(Saved data entries)
################
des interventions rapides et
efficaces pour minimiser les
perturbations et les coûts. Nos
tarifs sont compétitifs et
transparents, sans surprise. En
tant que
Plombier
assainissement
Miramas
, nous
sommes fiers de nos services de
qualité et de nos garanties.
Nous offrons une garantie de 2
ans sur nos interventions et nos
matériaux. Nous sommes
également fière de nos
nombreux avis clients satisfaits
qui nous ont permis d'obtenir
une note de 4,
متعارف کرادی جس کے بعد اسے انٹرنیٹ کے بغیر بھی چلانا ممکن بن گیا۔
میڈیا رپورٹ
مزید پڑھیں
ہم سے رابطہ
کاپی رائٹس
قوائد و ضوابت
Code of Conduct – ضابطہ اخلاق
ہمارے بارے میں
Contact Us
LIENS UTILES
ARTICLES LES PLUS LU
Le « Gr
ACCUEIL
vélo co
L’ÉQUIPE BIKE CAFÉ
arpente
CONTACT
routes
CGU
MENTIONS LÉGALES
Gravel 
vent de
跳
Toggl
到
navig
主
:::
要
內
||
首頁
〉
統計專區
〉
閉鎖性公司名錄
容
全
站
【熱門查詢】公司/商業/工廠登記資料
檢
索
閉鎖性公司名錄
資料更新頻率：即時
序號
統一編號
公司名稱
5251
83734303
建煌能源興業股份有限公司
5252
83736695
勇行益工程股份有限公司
################
• **Your objective**: Rewrite all the rows above as a numbered list, one line per item, leaving out any blank lines.

• **Task solution**:
1. des interventions rapides et
2. efficaces pour minimiser les
3. perturbations et les coûts. Nos
4. tarifs sont compétitifs et
5. transparents, sans surprise. En
6. tant que
7. Plombier
8. assainissement
9. Miramas
10. , nous
11. sommes fiers de nos services de
12. qualité et de nos garanties.
13. Nous offrons une garantie de 2
14. ans sur nos interventions et nos
15. matériaux. Nous sommes
16. également fière de nos
17. nombreux avis clients satisfaits
18. qui nous ont permis d'obtenir
19. une note de 4,
20. متعارف کرادی جس کے بعد اسے انٹرنیٹ کے بغیر بھی چلانا ممکن بن گیا۔
21. میڈیا رپورٹ
22. مزید پڑھیں
23. ہم سے رابطہ
24. کاپی رائٹس
25. قوائد و ضوابت
26. Code of Conduct – ضابطہ اخلاق
27. ہمارے بارے میں
28. Contact Us
29. LIENS UTILES
30. ARTICLES LES PLUS LU
31. Le « Gr
32. ACCUEIL
33. vélo co
34. L’ÉQUIPE BIKE CAFÉ
35. arpente
36. CONTACT
37. routes
38. CGU
39. MENTIONS LÉGALES
40. Gravel 
41. vent de
42. 跳
43. Toggl
44. 到
45. navig
46. 主
47. :::
48. 要
49. 內
50. ||
51. 首頁
52. 〉
53. 統計專區
54. 〉
55. 閉鎖性公司名錄
56. 容
57. 全
58. 站
59. 【熱門查詢】公司/商業/工廠登記資料
60. 檢
61. 索
62. 閉鎖性公司名錄
63. 資料更新頻率：即時
64. 序號
65. 統一編號
66. 公司名稱
67. 5251
68. 83734303
69. 建煌能源興業股份有限公司
70. 5252
71. 83736695
72. 勇行益工程股份有限公司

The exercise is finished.